0x5400063E == rlwinm r0,r0,0,24,31

This has no shift, but applies a mask, and that mask has 16 bits less ones in it. This appears to be an AND with 0xFF. A little test program using “rlwinm( y, x, 0, 24, 31 )” this time confirms this, as it produces:

0x1122334455667788 -> 0x0000000000000088

What could the R and N have meant? Knowing what the instruction does, I’d now guess RotateNone(andMask).
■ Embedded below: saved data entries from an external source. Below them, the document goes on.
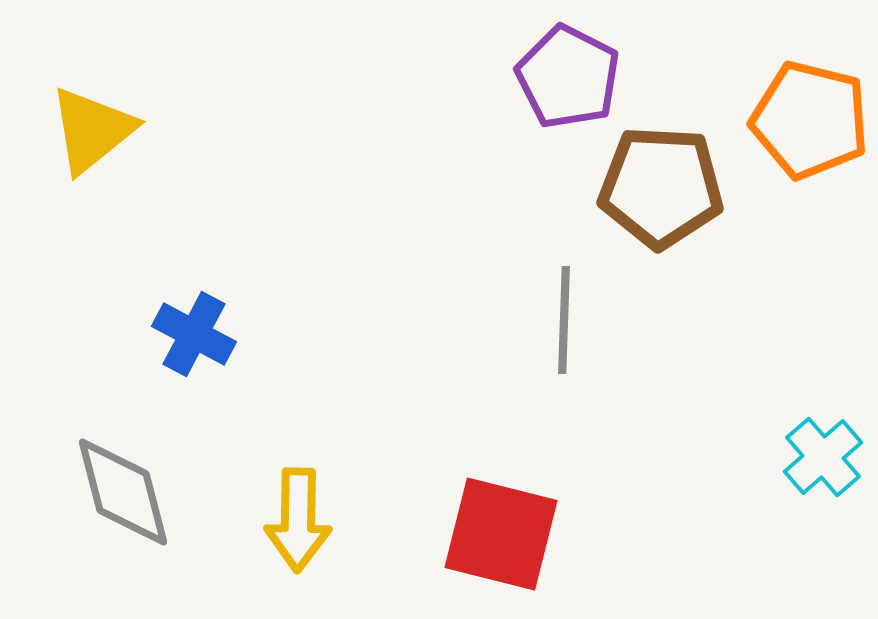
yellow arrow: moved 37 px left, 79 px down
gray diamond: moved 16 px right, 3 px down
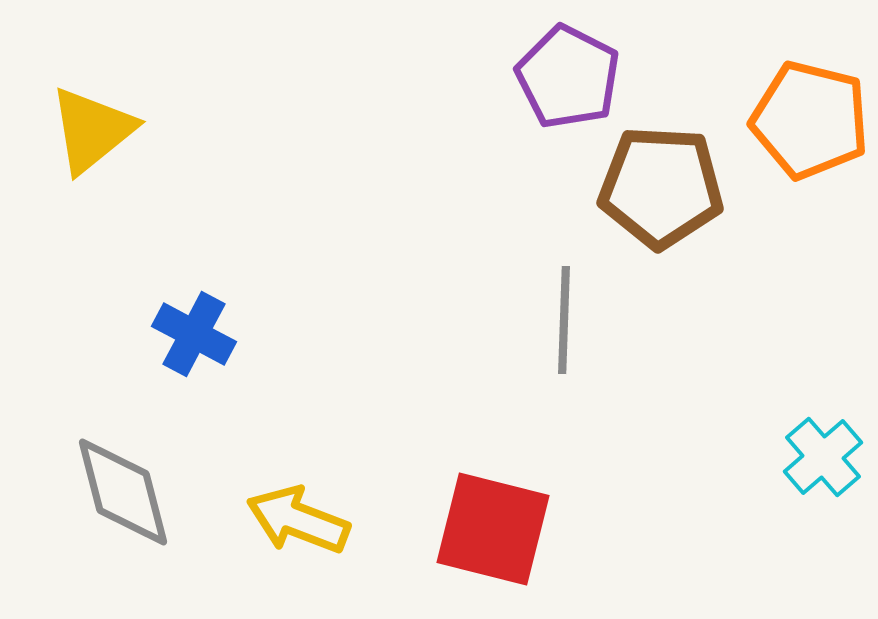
yellow arrow: rotated 110 degrees clockwise
red square: moved 8 px left, 5 px up
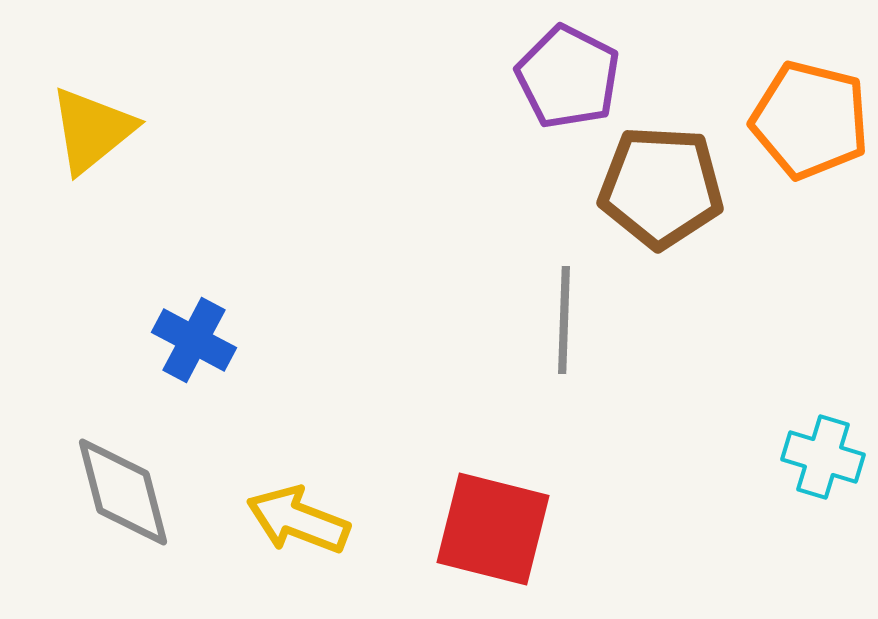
blue cross: moved 6 px down
cyan cross: rotated 32 degrees counterclockwise
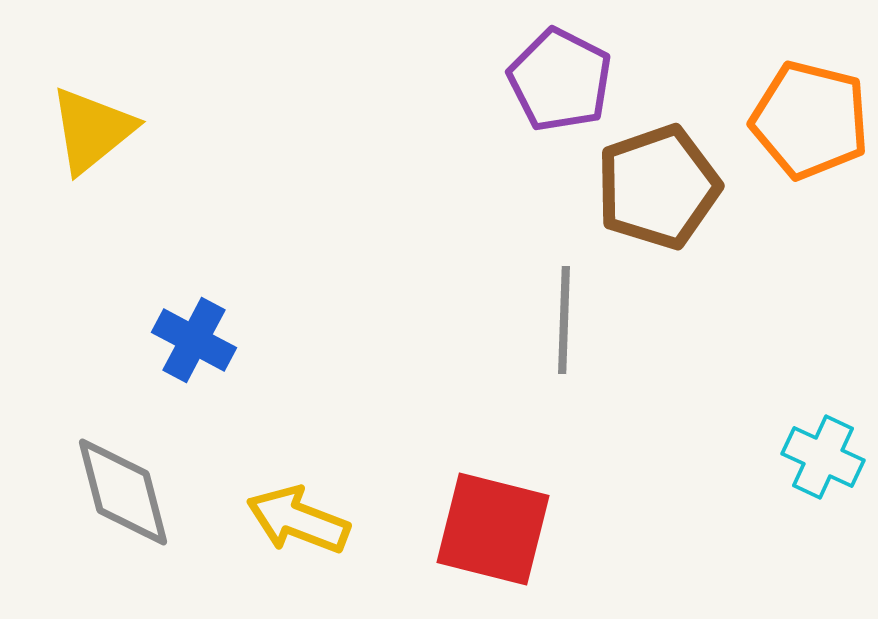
purple pentagon: moved 8 px left, 3 px down
brown pentagon: moved 3 px left; rotated 22 degrees counterclockwise
cyan cross: rotated 8 degrees clockwise
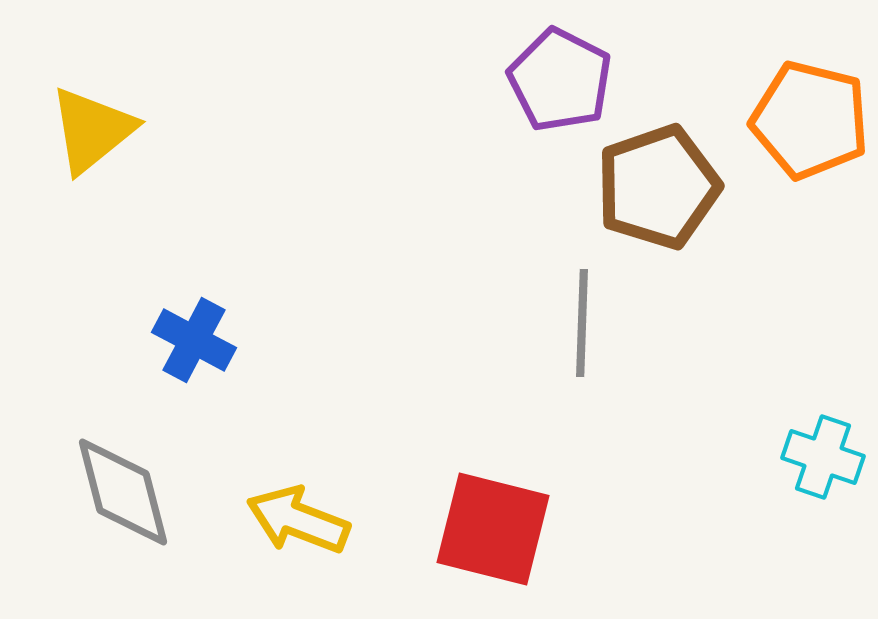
gray line: moved 18 px right, 3 px down
cyan cross: rotated 6 degrees counterclockwise
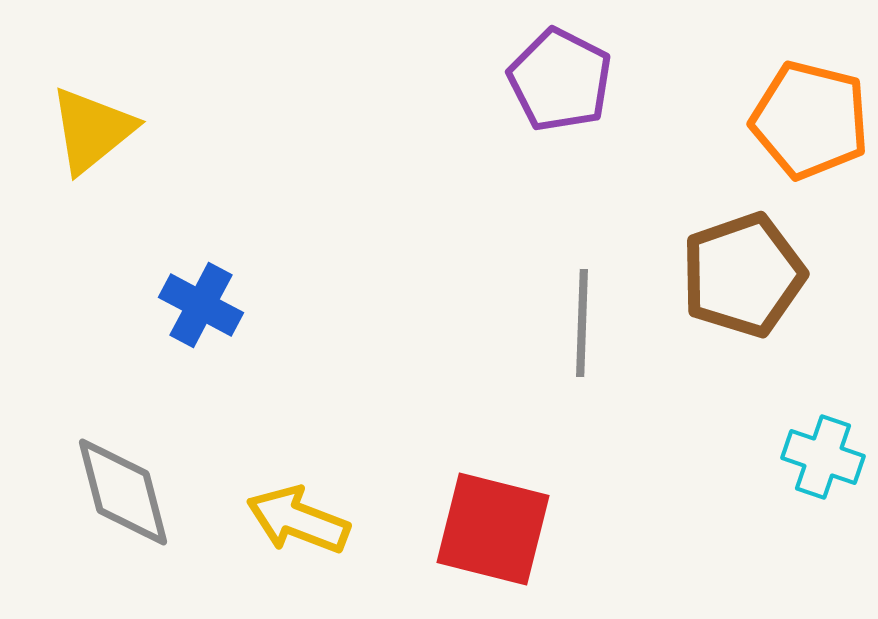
brown pentagon: moved 85 px right, 88 px down
blue cross: moved 7 px right, 35 px up
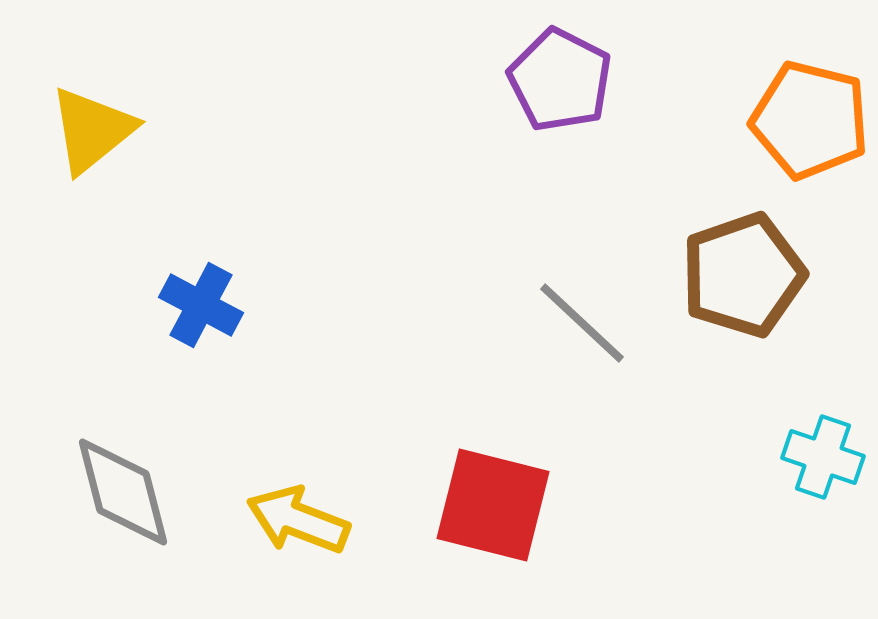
gray line: rotated 49 degrees counterclockwise
red square: moved 24 px up
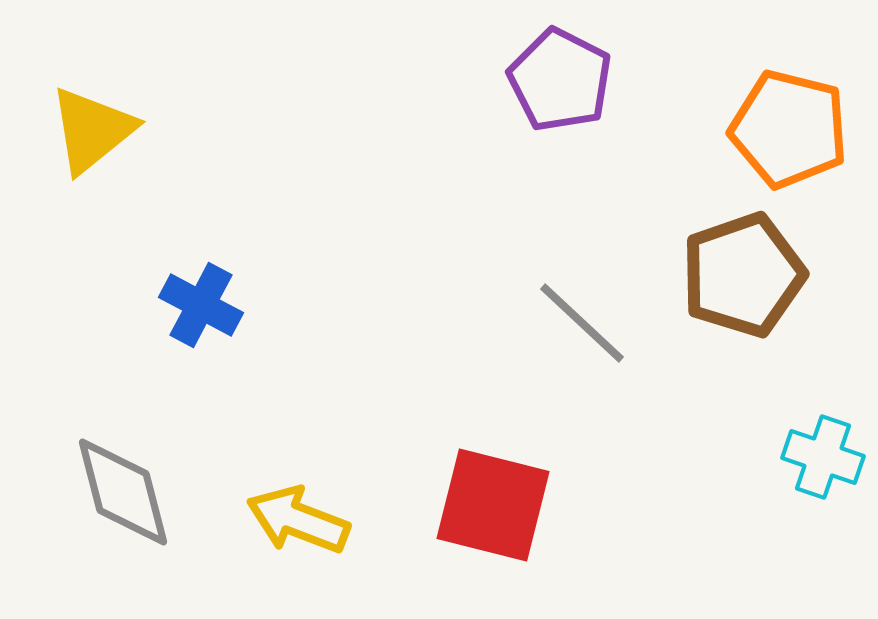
orange pentagon: moved 21 px left, 9 px down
Finally, how about the RI8 operation? This time we have

0x7805402C == rldimi r5,r0,8,32

The PowerISA says of this:

Rotate Left Doubleword Immediate then Mask Insert  

rldimi RA,RS,SH,MB 

n  <= sh_5 || sh_0:4
r  <= ROTL_64 ((RS), n)
b  <= mb_5 || mb_0:4
m  <= MASK(b, ¬n)
RA  <= r&m | (RA) & ¬ m
The contents of register RS are rotated 64 left SH bits. A
mask is generated having 1-bits from bit MB through bit
63-SH and 0-bits elsewhere. The rotated data are
inserted into register RA under control of the generated
mask.

Let’s also see if an example makes this easier to understand. This time a read/write modifier + is required on the output operand

#include <stdio.h>

#define rldimi( inout, input, sh, mb ) \
   __asm__( "rldimi %0, %1, %2, %3" \
          : "+r"(inout) \
          : "r"(input), "i"(sh), "i"(mb) \
          : )

int main()
{
   long x = 0x1122334455667788L ;
   long y = 0x99aabbccddeeff12L ;
   long yo = y ;

   rldimi( y, x, 8, 32 ) ;

   printf("0x%016lX,0x%016lX -> 0x%016lX\n", x, yo, y ) ;

   return 0 ;
}

This produces:

0x1122334455667788,0x99AABBCCDDEEFF12 -> 0x99AABBCC66778812

It appears that the effect is:

y = (y & ~0xFFFFFF00L) | ((x << 8) & 0xFFFFFF00L) ;

I find it tricky to understand this from the PowerISA description, so if I encountered different values of SH,MB I’d probably run them through this little reverse engineering program. That said, at least the meaning of RI8 in -qlist output is now clear.